SartoriIrvrash did the same. The grace began, intoned in dense Sibish, with dextrous use of continuous present, conditional-eternal, past-into-present, transferential, and other tenses, to carry the message of thanks all the way to the Azoiaxic One. The length of the prayer was perhaps intended to be proportional to the distance.
It was over at last, and a meal of many minute courses, mainly vegetarian except for fish, and relying heavily on assorted raw and steamed seaweeds, was served by slave wenches. Fruit juices and an alcoholic drink called yoodhl, with a seaweed base, were served.
The one exceptional course, the only one which SartoriIrvrash could say he really enjoyed, was a spitted creature brought on with ceremony, which he guessed to be a pig.
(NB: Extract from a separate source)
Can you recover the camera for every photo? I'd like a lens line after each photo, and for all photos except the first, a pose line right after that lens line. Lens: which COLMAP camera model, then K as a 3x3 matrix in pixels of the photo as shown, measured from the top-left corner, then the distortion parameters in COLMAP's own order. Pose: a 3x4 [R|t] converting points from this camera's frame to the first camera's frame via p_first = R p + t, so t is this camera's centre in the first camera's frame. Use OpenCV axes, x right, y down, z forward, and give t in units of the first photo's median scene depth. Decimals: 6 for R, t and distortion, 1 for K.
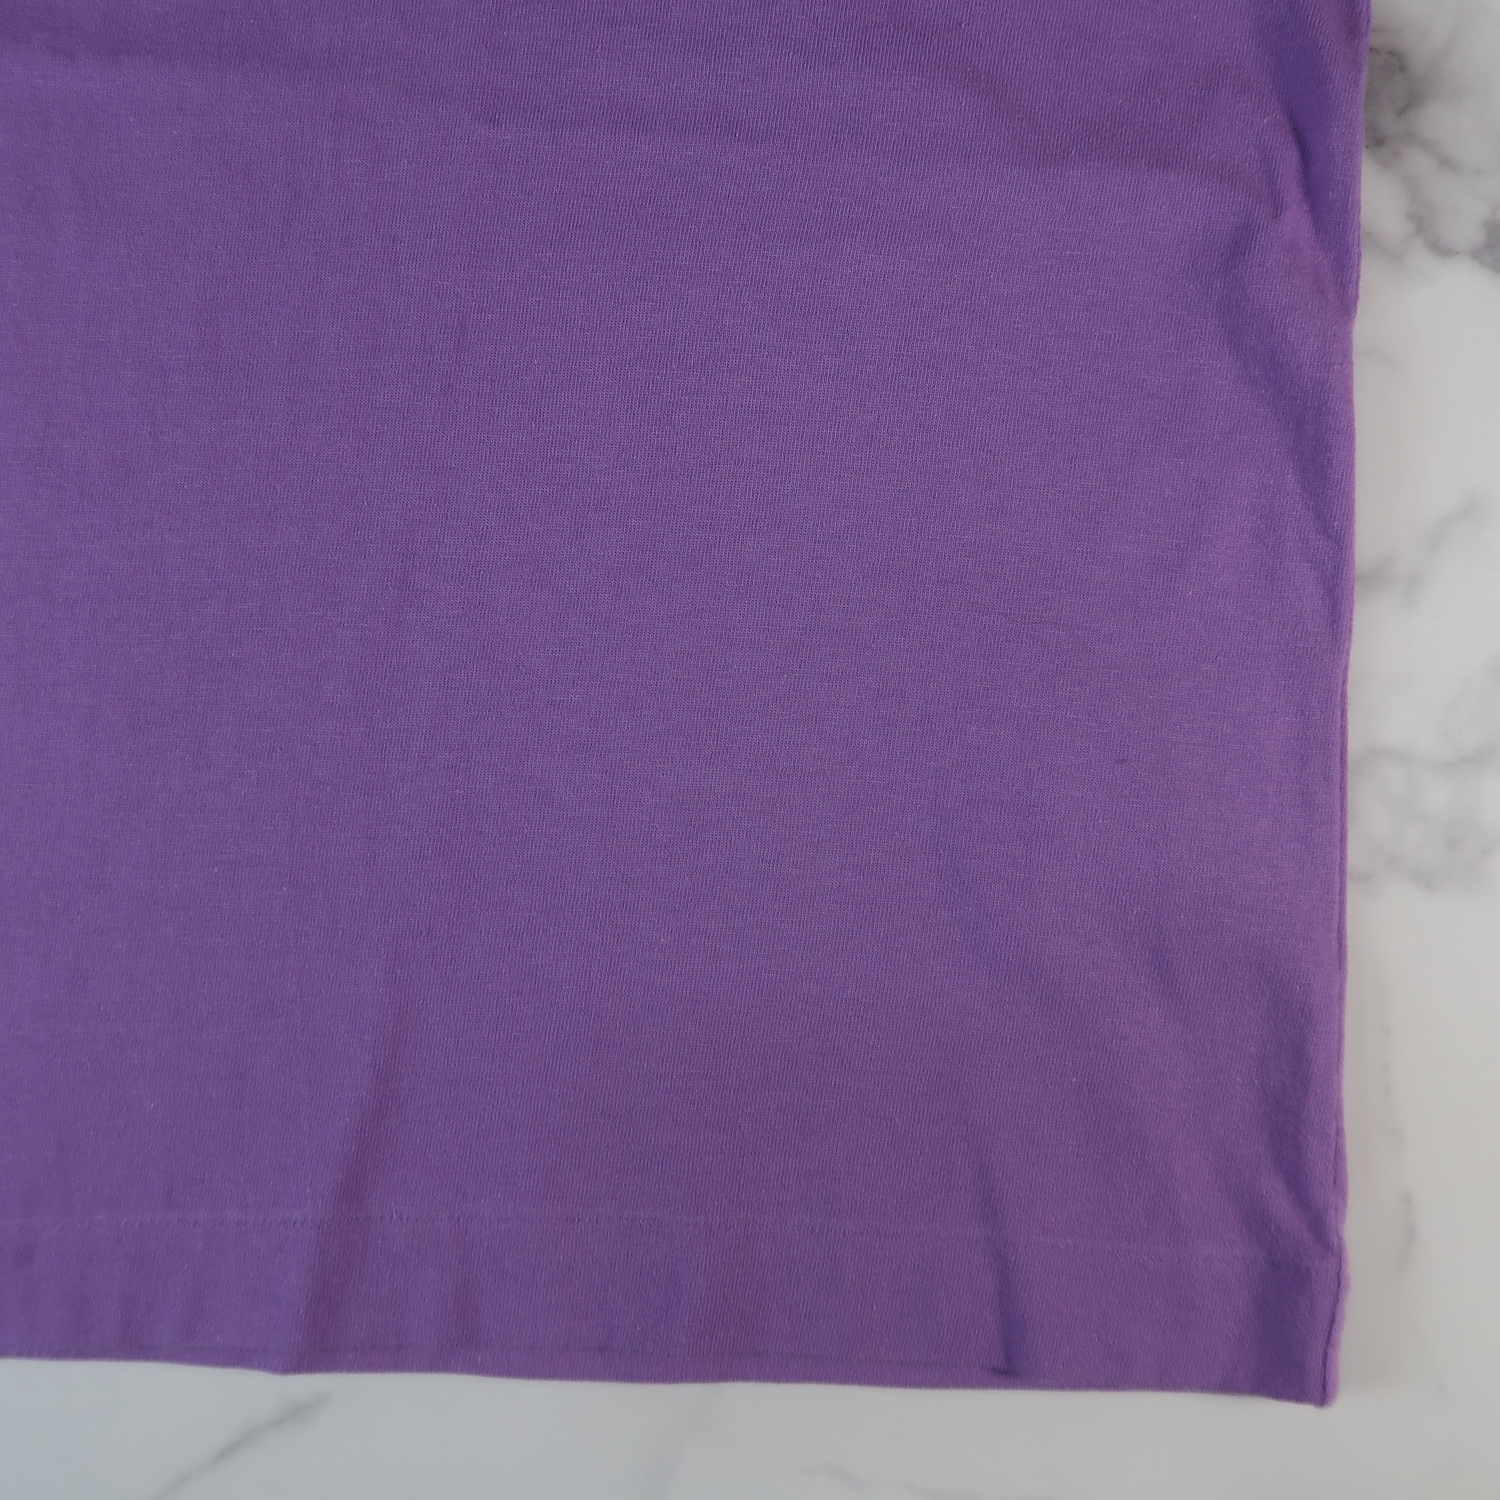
lens RADIAL K [[1085.9, 0, 750.0], [0, 1085.9, 750.0], [0, 0, 1]] dist [0.000988, 0.000770]
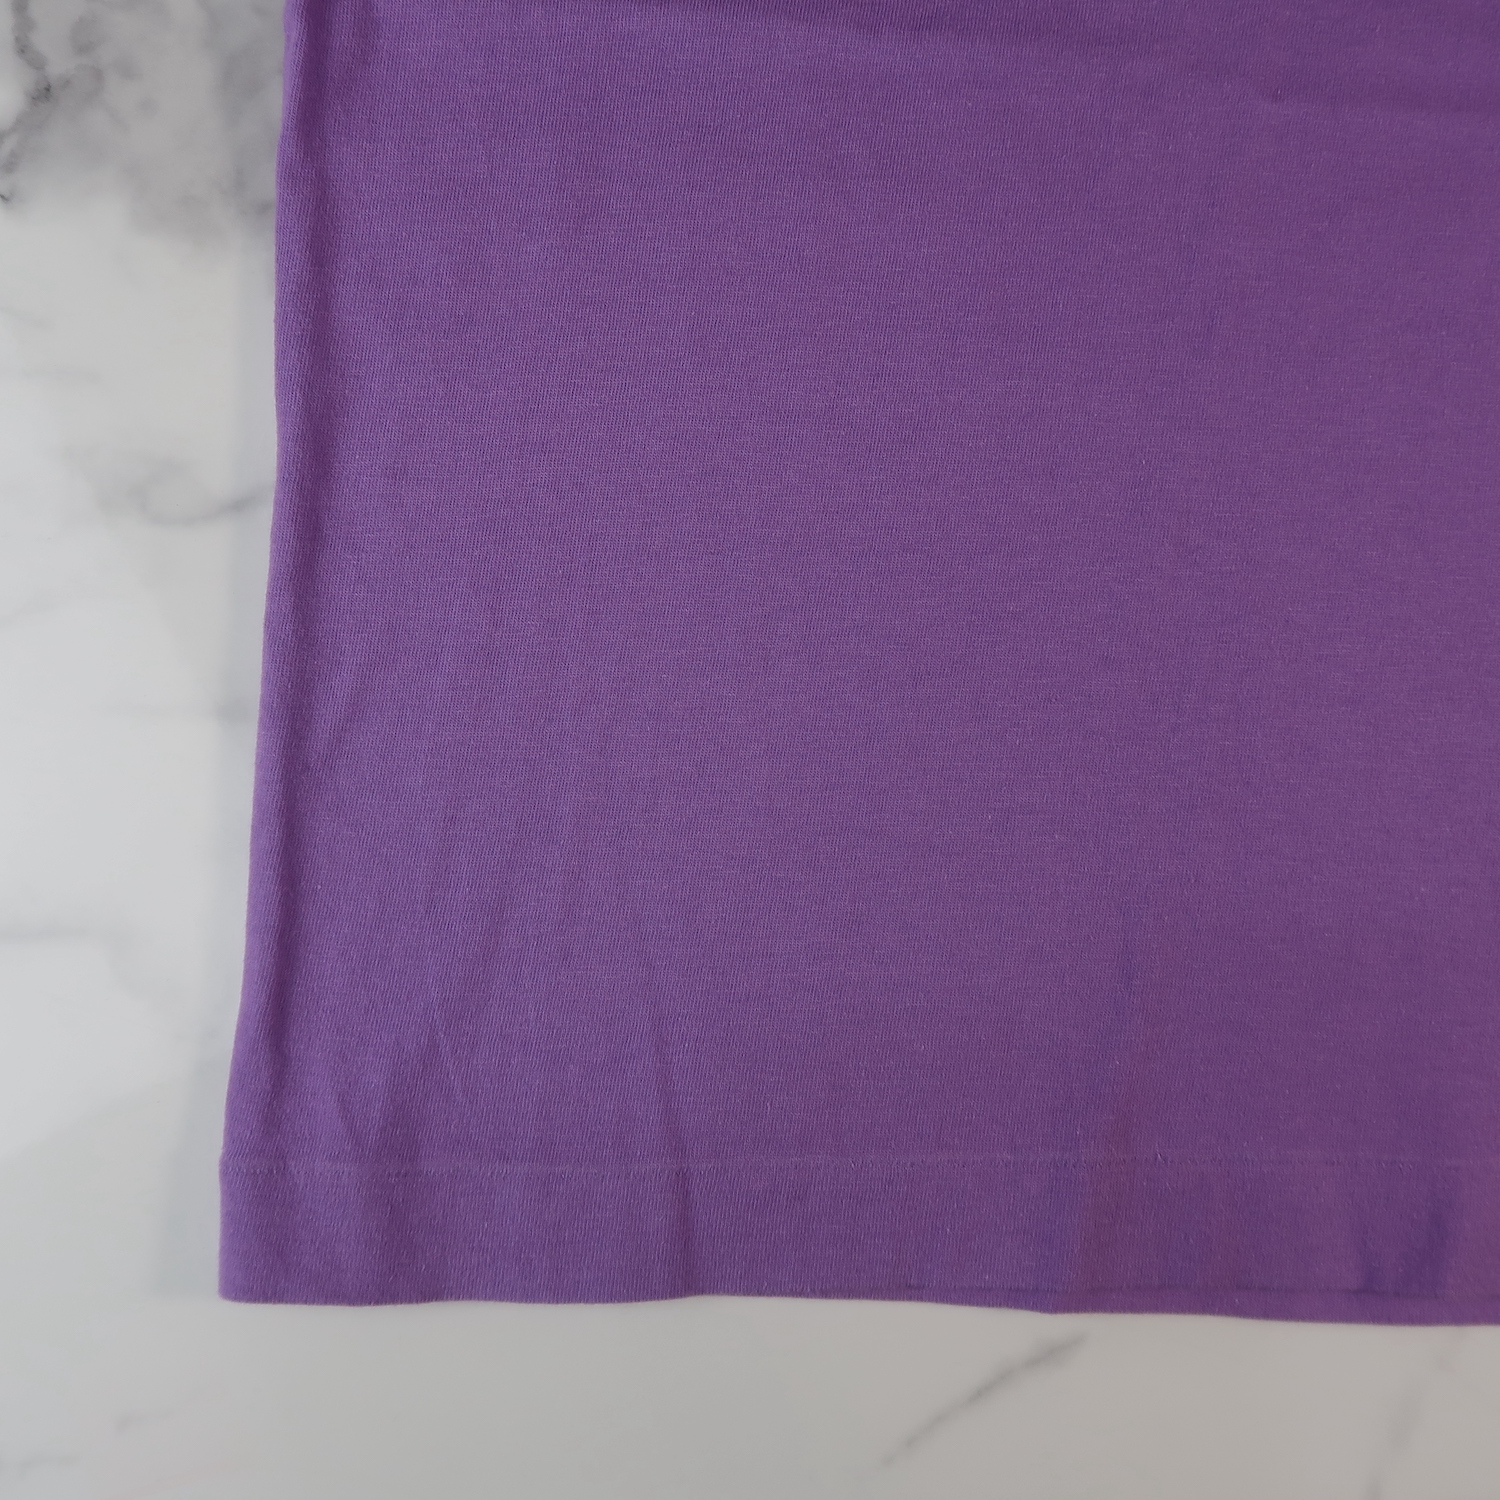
lens RADIAL K [[1085.9, 0, 750.0], [0, 1085.9, 750.0], [0, 0, 1]] dist [0.000988, 0.000770]
pose [[0.999948, 0.008100, 0.006200, -0.727578], [-0.007994, 0.999826, -0.016875, 0.066246], [-0.006336, 0.016825, 0.999838, -0.024913]]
It was presented still on its spit and covered with a creamy sauce. Of this, he was given a small portion of breast. He was told it was ‘treebries’. Only some days later did he discover that treebries was roast Nondad. It was a prized Uskutoshki delicacy, rarely served except to distinguished visitors.
While the banquet was still in progress, Dienu Pasharatid came round behind SartoriIrvrash’s chair and spoke to him.
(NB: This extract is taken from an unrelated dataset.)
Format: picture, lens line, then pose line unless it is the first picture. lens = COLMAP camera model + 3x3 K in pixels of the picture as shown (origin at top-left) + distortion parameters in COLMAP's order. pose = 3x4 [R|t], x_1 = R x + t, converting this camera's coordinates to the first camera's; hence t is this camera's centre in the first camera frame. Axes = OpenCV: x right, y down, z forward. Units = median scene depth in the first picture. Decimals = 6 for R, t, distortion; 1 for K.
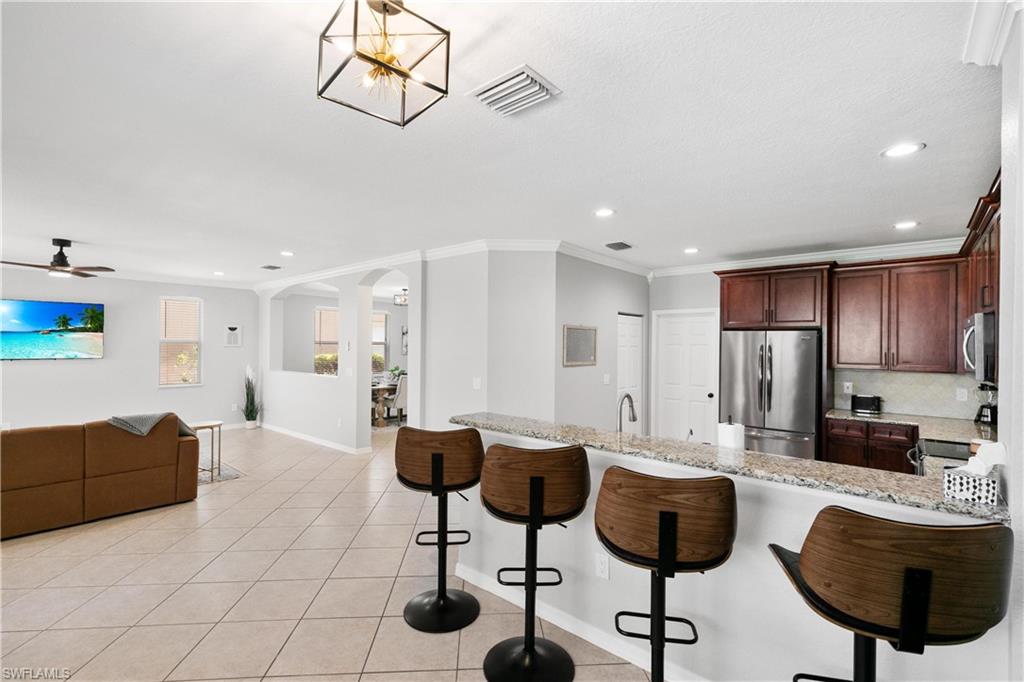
lens RADIAL K [[459.0, 0, 508.5], [0, 459.0, 343.5], [0, 0, 1]] dist [0.007711, -0.001519]
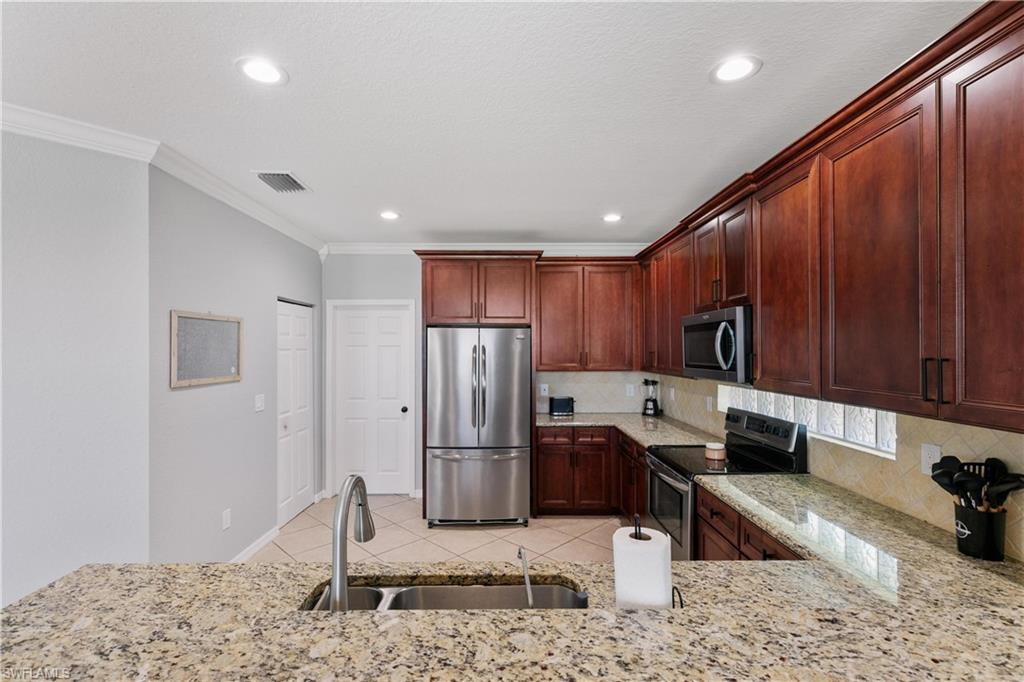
lens RADIAL K [[459.0, 0, 512.1], [0, 459.0, 346.8], [0, 0, 1]] dist [0.007711, -0.001519]
pose [[0.742783, -0.009655, 0.669463, 0.058373], [0.008337, 0.999952, 0.005172, 0.002197], [-0.669481, 0.001740, 0.742827, 0.352320]]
“Soon, the Priest-Militant Admiral will address us. What she says may alarm you. Do not be alarmed. I know you are not given to fear. Equally, I know you are not given to malice, so do not think ill of me because of my part in this.”
The ex-chancellor was immediately alarmed and dropped his knife. “What is going to be said?”
“An important announcement which will affect your country’s destiny and mine. Odi Jeseratabhar will give you the details. Just remember, I was forced to bring you here in order to clear my name of any stain shed on it by my husband’s actions. Remember that you hate JandolAnganol and all will be well.”
She left him and returned to her seat. He found himself unable to take another mouthful of food.
Once the complex meal was finished and spirit served, the speeches began.
First came a welcoming speech from a local panjandrum, couched in almost comprehensible terminology. Then Madame Dienu rose.
After a brief preliminary, she came to her point. Making an oblique reference to her husband, she said she felt she had to atone for his departure from diplomatic procedures. Therefore, she had rescued Chancellor SartoriIrvrash from the melancholy position in which he found himself and had brought him here.
Their distinguished visitor was in a position to do them, and Uskutoshk, and indeed the entire northern continent, a service which would go down in history and secure for his name a place in their annals. What that service was, their loved and respected Priest-Militant Admiral, Madame Odi Jeseratabhar, would now announce.
Premonitions of bad things made SartoriIrvrash feel even worse than the yoodhl had done. He longed for a veronikane but, seeing that nobody else at the table smoked, was smoking, was about to smoke, or was even employing the conditional-eternal to smoke, desisted, and gripped the table instead, as the Admiral rose.
Since she was making a speech, she employed a kind of Mandarin Priest-Militant Sibish.
“Priests-Militant, War Commissions members, friends, and our new ally,” began the lady imposingly, tossing her blond horns, “time is always short, so I will/am cut my speech accordingly. In only eighty-three years Freyr will be/is at its strongest, and in consequence the Savage Continent and its barbarous nations are/should in dire array, prophesying doom for themselves. They are/were incapable of facing the future as we in Uskutoshk—rightly, to my mind—pride ourselves in doing/done/continuing.
“Of the chief nations of that unhappy continent, Borlien in particular is/will in trouble. Unfortunately, our old enemy, Pannoval, continues/grows strong. A random factor not calculated has recently/now become apparent, with our arms trading growing beyond control, owing to delinquent ambassadors. We shall not dwell on that incident.